**Requirement**:
The lines to find are those in the entries that hold the word "down"; copy every one of them.

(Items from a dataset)
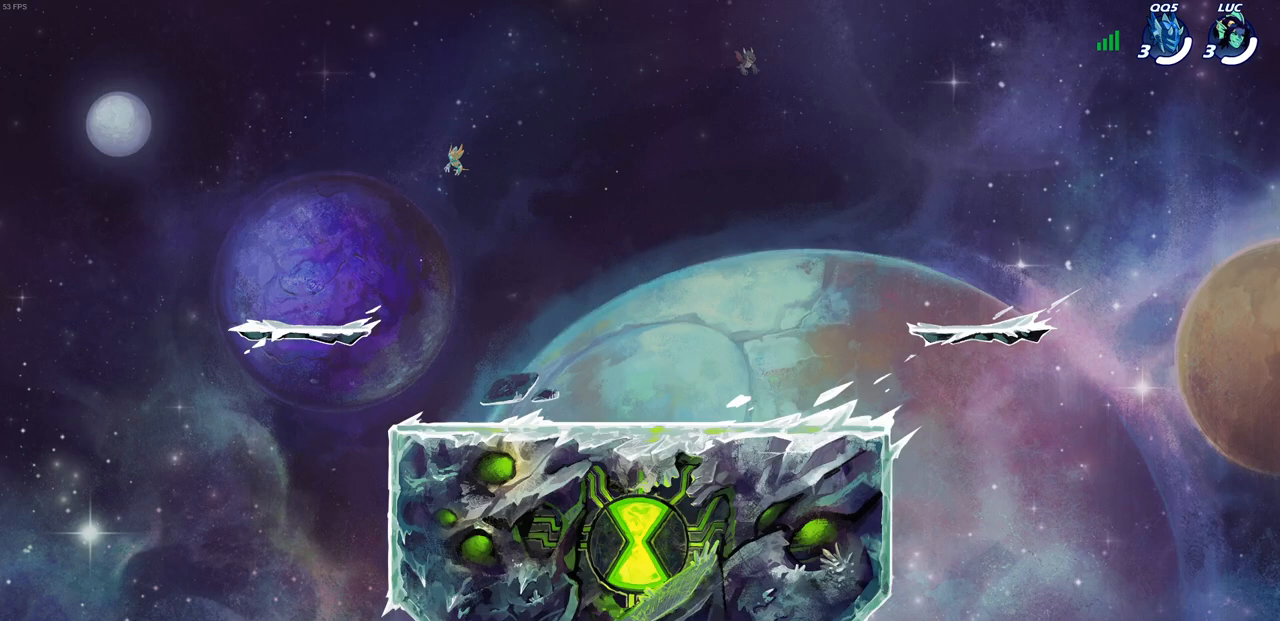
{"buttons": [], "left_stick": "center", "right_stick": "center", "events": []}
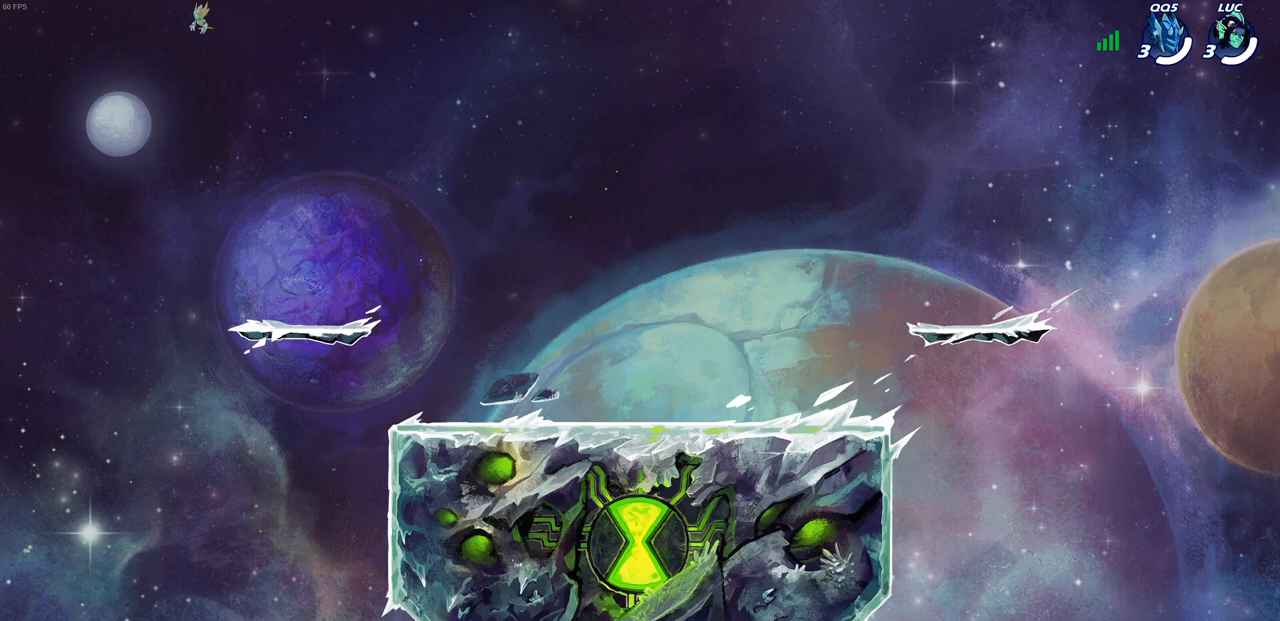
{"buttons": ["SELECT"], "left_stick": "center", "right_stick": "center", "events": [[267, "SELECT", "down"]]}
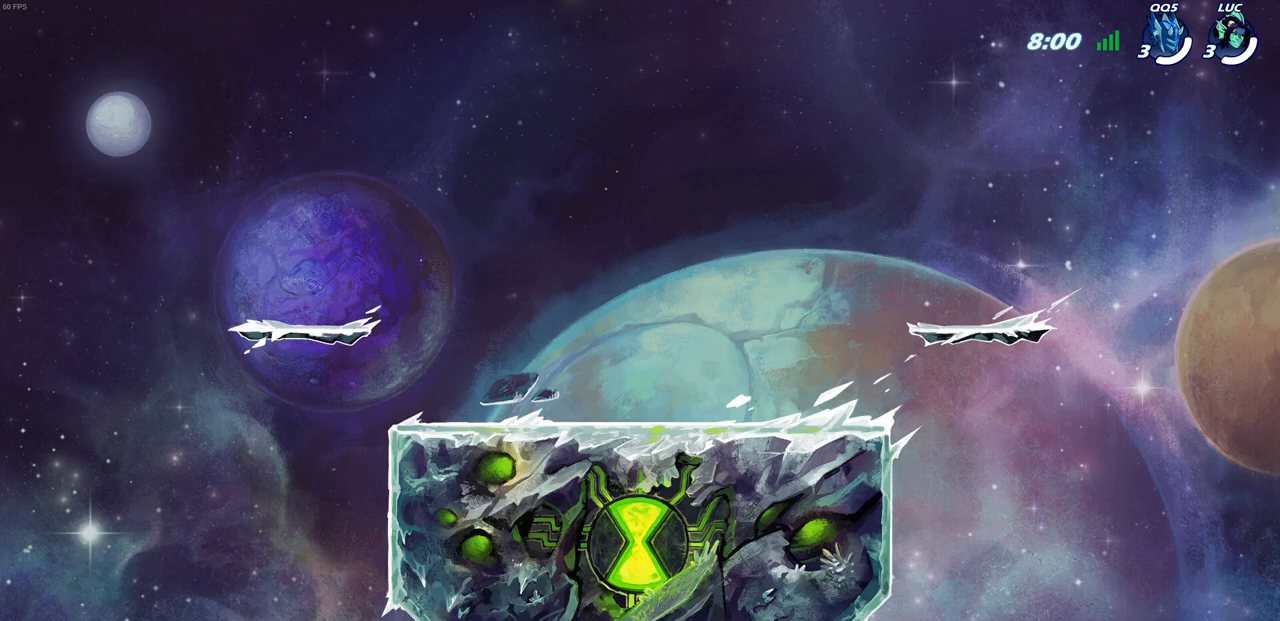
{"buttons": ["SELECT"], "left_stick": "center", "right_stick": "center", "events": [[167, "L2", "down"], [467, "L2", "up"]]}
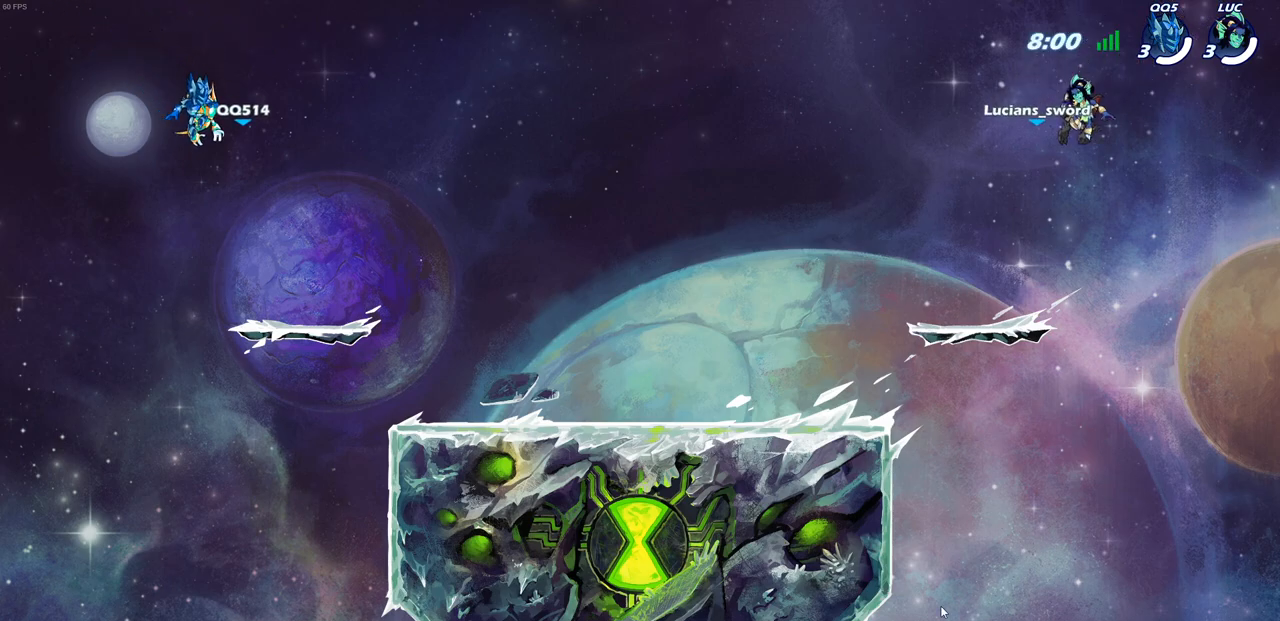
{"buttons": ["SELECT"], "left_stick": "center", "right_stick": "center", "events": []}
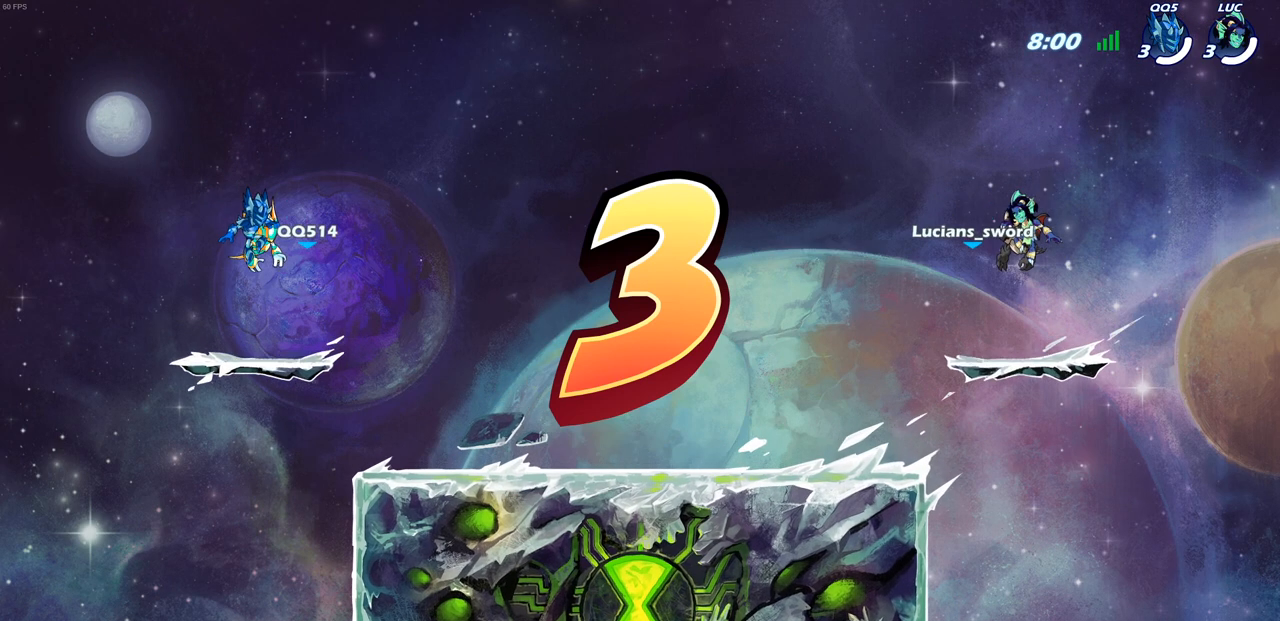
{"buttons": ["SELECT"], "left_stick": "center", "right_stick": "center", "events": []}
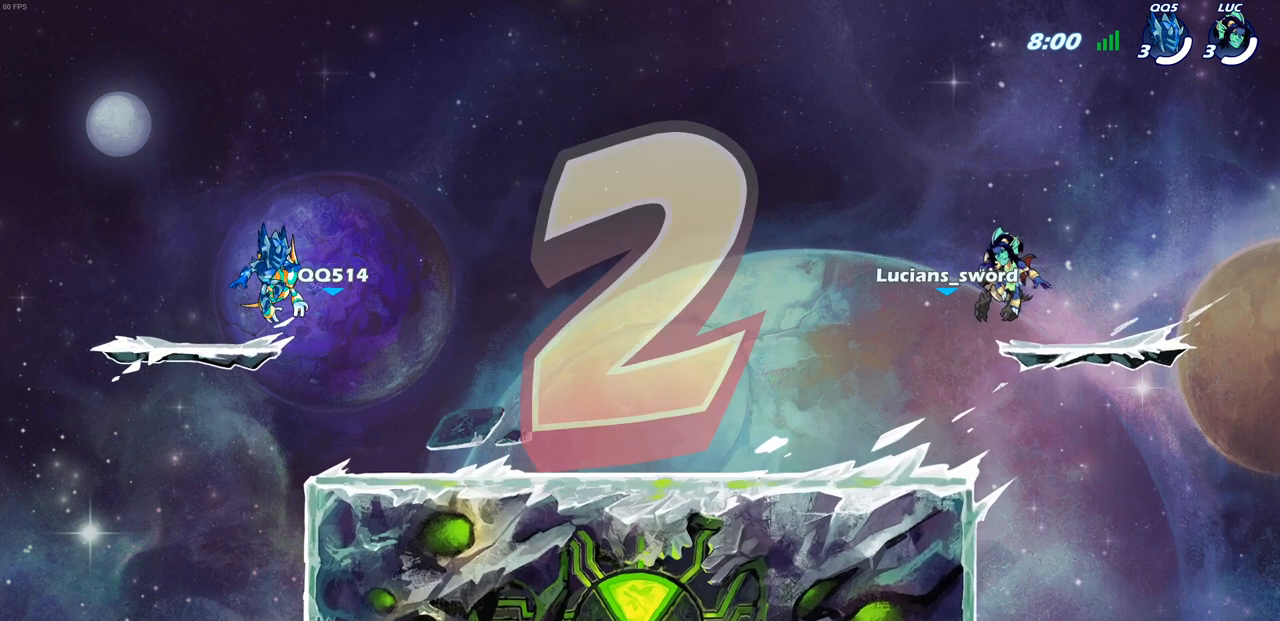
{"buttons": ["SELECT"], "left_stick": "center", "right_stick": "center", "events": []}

**Exercise response**:
{"buttons": ["SELECT"], "left_stick": "center", "right_stick": "center", "events": [[267, "SELECT", "down"]]}
{"buttons": ["SELECT"], "left_stick": "center", "right_stick": "center", "events": [[167, "L2", "down"], [467, "L2", "up"]]}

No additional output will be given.